Extract to read:
** Start **

Here is a short reference table of WCF / mORMot SOA features and implementation patterns.


Feature WCF mORMot
Internal design SOAP RESTful
Hosting exe/service/ISS/WAS in-process/exe/service
Scalability/balancing up to WAS by dedicated hosting
MetaData WSDL none (only code)
Data contract class class/record
ORM integration separated integrated in the model
Service contract interface + attributes interface + shared Model
Versioning XML namespace interface signature
Message protocol SOAP/custom RESTful
Messaging single/duplex stateless (REST)
Sequence attributes on methods interface life time
Transactional fully transactional on implementation side
Instance life time per call/per session/single per call/per session/per user/ per group/single
Configuration .config file or code code
Operation synchronous/asynchronous synchronous (REST)
Session available (optional) available (optional)
Encryption at Service level at communication level
Compression at Service level at communication level
Serialization XML/binary/JSON JSON (customizable)
Communication protocol HTTP/HTTPS/TCP/pipe/MSMQ HTTP/HTTPS/TCP/pipe/GDI/in-process
HTTP/HTTPS server http.sys http.sys/native (winsock)

** End **

Goal a: According to the WCF and mORMot comparison table, what metadata does WCF use?

Records:
** Start **

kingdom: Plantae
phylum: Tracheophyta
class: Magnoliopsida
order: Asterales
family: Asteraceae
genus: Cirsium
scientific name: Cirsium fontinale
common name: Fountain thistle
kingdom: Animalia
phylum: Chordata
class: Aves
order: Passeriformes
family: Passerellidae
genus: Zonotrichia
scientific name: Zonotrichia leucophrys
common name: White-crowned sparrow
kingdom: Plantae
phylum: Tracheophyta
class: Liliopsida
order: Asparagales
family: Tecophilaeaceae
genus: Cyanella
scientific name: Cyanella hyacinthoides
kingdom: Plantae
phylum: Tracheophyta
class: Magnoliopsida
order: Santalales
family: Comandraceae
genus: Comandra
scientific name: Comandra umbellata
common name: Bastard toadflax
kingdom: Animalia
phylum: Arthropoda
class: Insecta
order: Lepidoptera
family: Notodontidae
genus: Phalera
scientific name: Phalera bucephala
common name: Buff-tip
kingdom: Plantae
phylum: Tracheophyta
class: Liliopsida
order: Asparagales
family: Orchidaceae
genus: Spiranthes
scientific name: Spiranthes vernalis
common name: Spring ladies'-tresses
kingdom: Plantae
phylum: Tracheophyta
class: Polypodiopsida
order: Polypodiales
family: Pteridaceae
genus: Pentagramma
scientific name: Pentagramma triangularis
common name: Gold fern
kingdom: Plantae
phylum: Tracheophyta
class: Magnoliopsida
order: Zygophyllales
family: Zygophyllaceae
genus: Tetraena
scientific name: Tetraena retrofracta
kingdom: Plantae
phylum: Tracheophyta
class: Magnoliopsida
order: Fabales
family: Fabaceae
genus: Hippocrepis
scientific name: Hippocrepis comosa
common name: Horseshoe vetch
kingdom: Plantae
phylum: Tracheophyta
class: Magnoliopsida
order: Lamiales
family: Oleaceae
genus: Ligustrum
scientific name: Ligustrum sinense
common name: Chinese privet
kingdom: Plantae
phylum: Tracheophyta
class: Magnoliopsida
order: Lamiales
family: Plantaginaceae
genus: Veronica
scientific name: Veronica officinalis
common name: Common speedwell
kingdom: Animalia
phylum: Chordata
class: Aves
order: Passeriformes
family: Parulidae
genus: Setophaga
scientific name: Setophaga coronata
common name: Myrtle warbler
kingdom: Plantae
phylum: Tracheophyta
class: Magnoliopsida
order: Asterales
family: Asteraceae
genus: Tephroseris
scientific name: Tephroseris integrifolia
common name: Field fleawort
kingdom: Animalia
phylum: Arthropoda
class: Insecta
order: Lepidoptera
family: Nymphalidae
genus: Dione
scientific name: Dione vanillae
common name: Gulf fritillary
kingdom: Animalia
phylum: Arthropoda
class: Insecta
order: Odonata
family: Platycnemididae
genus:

** End **

Goal b: Write out, line for line, the stretch of the records from the line containing "family: Comandraceae" through the end of the records.

Correct response a: WSDL

Correct response b:
family: Comandraceae
genus: Comandra
scientific name: Comandra umbellata
common name: Bastard toadflax
kingdom: Animalia
phylum: Arthropoda
class: Insecta
order: Lepidoptera
family: Notodontidae
genus: Phalera
scientific name: Phalera bucephala
common name: Buff-tip
kingdom: Plantae
phylum: Tracheophyta
class: Liliopsida
order: Asparagales
family: Orchidaceae
genus: Spiranthes
scientific name: Spiranthes vernalis
common name: Spring ladies'-tresses
kingdom: Plantae
phylum: Tracheophyta
class: Polypodiopsida
order: Polypodiales
family: Pteridaceae
genus: Pentagramma
scientific name: Pentagramma triangularis
common name: Gold fern
kingdom: Plantae
phylum: Tracheophyta
class: Magnoliopsida
order: Zygophyllales
family: Zygophyllaceae
genus: Tetraena
scientific name: Tetraena retrofracta
kingdom: Plantae
phylum: Tracheophyta
class: Magnoliopsida
order: Fabales
family: Fabaceae
genus: Hippocrepis
scientific name: Hippocrepis comosa
common name: Horseshoe vetch
kingdom: Plantae
phylum: Tracheophyta
class: Magnoliopsida
order: Lamiales
family: Oleaceae
genus: Ligustrum
scientific name: Ligustrum sinense
common name: Chinese privet
kingdom: Plantae
phylum: Tracheophyta
class: Magnoliopsida
order: Lamiales
family: Plantaginaceae
genus: Veronica
scientific name: Veronica officinalis
common name: Common speedwell
kingdom: Animalia
phylum: Chordata
class: Aves
order: Passeriformes
family: Parulidae
genus: Setophaga
scientific name: Setophaga coronata
common name: Myrtle warbler
kingdom: Plantae
phylum: Tracheophyta
class: Magnoliopsida
order: Asterales
family: Asteraceae
genus: Tephroseris
scientific name: Tephroseris integrifolia
common name: Field fleawort
kingdom: Animalia
phylum: Arthropoda
class: Insecta
order: Lepidoptera
family: Nymphalidae
genus: Dione
scientific name: Dione vanillae
common name: Gulf fritillary
kingdom: Animalia
phylum: Arthropoda
class: Insecta
order: Odonata
family: Platycnemididae
genus:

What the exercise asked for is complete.